09/02/2014
- Türkiye’de Cemaat’ın etkili olduğu söyleniyor. CIA ilgilenmiyor mu?
- Eskiden ABD’deki CIA ile Tekel Sermaye, Türkiye’deki MİT ile Türkiye’deki dışa bağlı sermaye birlikte dünyayı yönetiyordu. Şimdi ABD’deki tekel sermaye ile CIA’nin arası, Türkiye’deki MİT ile dışa bağımlı sermayenin arası açılmıştır. Sermaye kendisine özgü bilmediğim bir örgütle yine fesadına devam ediyor.

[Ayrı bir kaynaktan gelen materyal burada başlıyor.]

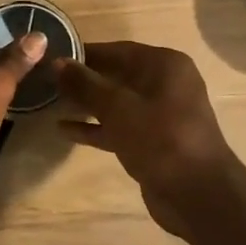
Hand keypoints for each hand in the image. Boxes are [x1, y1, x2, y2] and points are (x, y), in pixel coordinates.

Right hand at [56, 42, 243, 236]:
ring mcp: (161, 114)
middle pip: (117, 75)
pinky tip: (65, 130)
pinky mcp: (153, 141)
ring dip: (87, 104)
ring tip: (52, 102)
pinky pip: (120, 126)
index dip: (86, 53)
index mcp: (165, 65)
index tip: (54, 55)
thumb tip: (57, 62)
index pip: (118, 50)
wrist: (197, 195)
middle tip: (48, 80)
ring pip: (117, 102)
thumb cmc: (160, 138)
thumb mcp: (117, 107)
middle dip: (84, 79)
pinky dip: (96, 127)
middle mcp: (165, 84)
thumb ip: (86, 84)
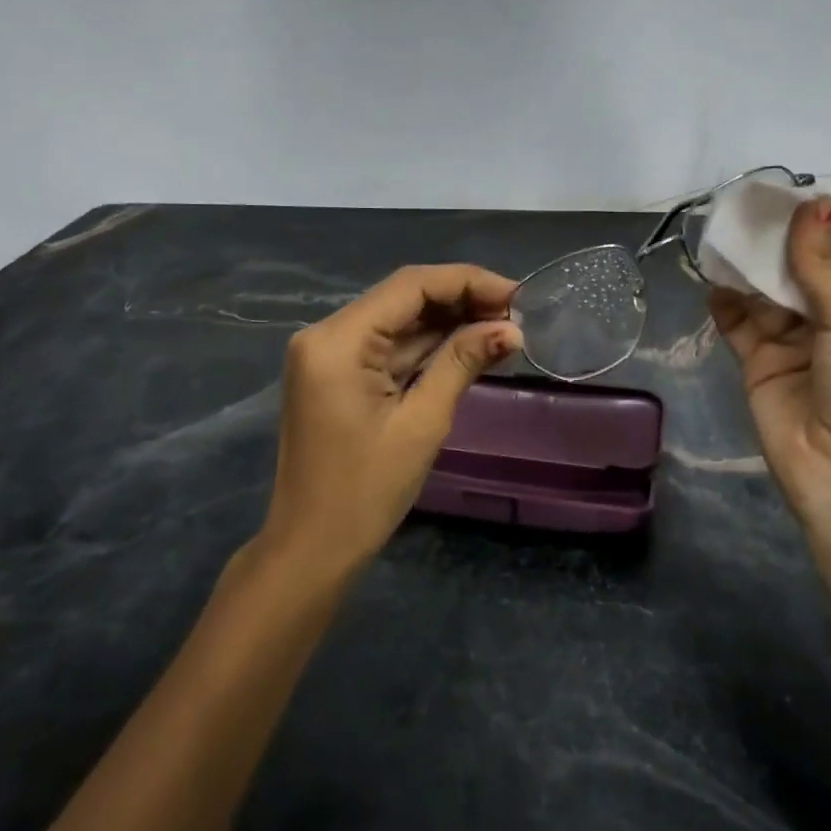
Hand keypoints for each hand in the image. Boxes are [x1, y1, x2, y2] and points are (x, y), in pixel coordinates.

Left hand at [261, 264, 523, 572]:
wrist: (313, 548)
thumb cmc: (366, 491)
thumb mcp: (422, 422)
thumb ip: (462, 363)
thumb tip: (510, 330)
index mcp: (338, 340)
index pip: (410, 286)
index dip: (468, 282)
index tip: (517, 296)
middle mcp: (327, 335)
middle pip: (403, 298)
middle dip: (462, 301)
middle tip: (517, 316)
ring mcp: (330, 355)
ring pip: (399, 321)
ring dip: (450, 323)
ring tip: (504, 329)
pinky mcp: (339, 375)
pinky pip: (389, 348)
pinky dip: (429, 347)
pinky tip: (472, 346)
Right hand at [710, 197, 830, 537]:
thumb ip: (823, 265)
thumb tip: (816, 201)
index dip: (807, 225)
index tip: (774, 196)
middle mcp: (827, 317)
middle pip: (792, 268)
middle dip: (768, 243)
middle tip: (735, 211)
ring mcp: (790, 341)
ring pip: (761, 293)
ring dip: (743, 269)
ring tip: (717, 238)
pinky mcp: (757, 364)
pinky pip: (737, 324)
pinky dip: (724, 302)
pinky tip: (710, 280)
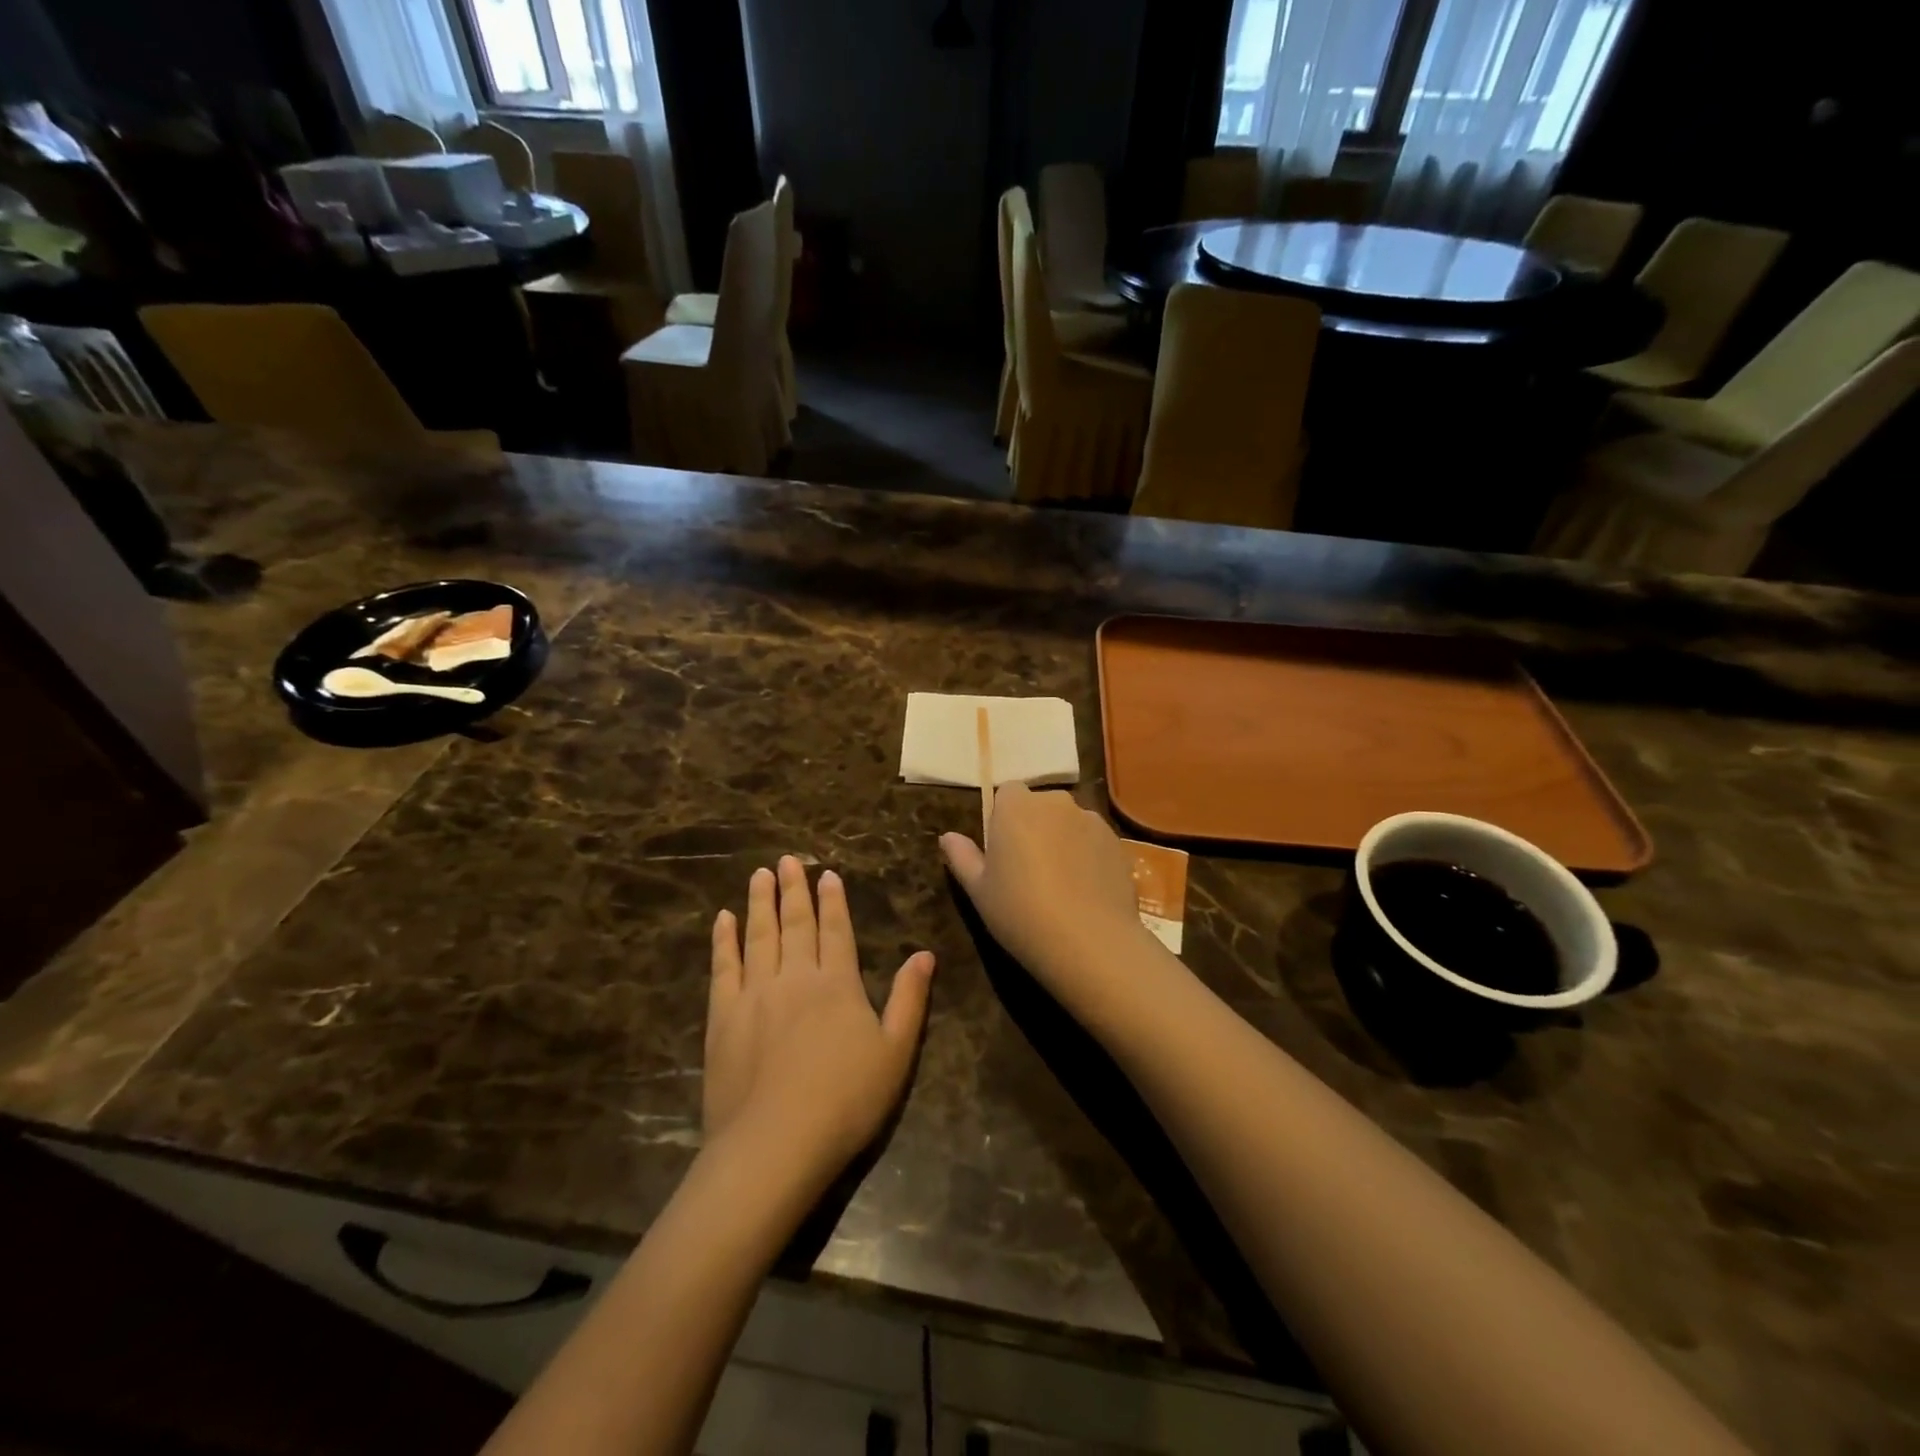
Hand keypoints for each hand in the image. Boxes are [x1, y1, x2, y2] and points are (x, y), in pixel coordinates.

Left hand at [705, 857, 934, 1181]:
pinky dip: (724, 940)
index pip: (836, 930)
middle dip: (793, 890)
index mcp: (837, 983)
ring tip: (760, 874)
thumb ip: (910, 999)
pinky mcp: (723, 1017)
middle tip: (787, 859)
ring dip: (760, 902)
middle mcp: (795, 977)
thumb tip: (925, 954)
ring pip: (759, 936)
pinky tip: (723, 919)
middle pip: (795, 924)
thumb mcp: (896, 1053)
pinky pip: (723, 967)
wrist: (774, 1145)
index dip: (833, 900)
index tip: (826, 874)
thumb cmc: (845, 1101)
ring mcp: (755, 994)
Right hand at [940, 784, 1156, 1013]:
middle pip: (1040, 805)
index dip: (1003, 819)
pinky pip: (1093, 841)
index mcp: (1016, 806)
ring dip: (1062, 840)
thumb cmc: (1020, 911)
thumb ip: (962, 857)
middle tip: (1027, 870)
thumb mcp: (979, 890)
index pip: (1006, 793)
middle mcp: (1055, 802)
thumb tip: (947, 836)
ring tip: (1060, 884)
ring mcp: (1091, 820)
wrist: (1089, 941)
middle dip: (1034, 827)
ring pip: (1069, 823)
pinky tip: (1084, 892)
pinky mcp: (1118, 843)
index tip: (1002, 851)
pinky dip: (1087, 856)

MİT ile CIA eskisi kadar içli dışlı değildir.
- Şimdi CIA’nın gücü yetmiyor. Eskiden CIA’nin faaliyet alanı dışarısı idi. Şimdi ABD’de mi?
- Eskiden sermaye bir operasyon yapıyor, CIA’ya ihale ediyordu. CIA başarırsa parasını alıyordu. Şimdi sermaye ona ihale etmiyor veya ihaleyi almıyor. Dolayısıyla etkisi azalmıştır. MİT te öyle 17 Aralık’ı bile istihbar edememiştir.
- CHP ve Cemaat’ın oluşma dönemlerine ait şartlar değişmiştir. Türkiye de değişecektir. Yurtta sulh cihanda sulh değip çevre ile ilgilenme siyaseti ile dini dışlama siyaseti tarihe gömülecektir. Komşulara hükmedilmeyecek ama ilgilenilecek. Dinler arası çatışma olmayacak ama din dışlanmayacak.
- Eskiden Ortadoğuya Bizanslılar, sonra Osmanlılar hakimdi. Sonra batılılar hakim oldu. Gelecek dünyada ulus devletler olacaktır. Uluslararası ilişkiler ise İnsanlık tarafından düzenlenecektir. Uluslararası savaşlar hakem kararlarına uyan uluslar ile uymayan uluslar arasında olacaktır. Zorlama olmayacak ama ırk, din ve mezhep farklılıkları olacak ve herkes resmen atanacak ve toplulukta etkili olacaklardır. Adil Düzen’in anlayışına yakın bir senaryo çizilmektedir.
- Koruculuk sistemi yanlıştır. Korucu olamayanlar PKK’ya asker olmuşlardır.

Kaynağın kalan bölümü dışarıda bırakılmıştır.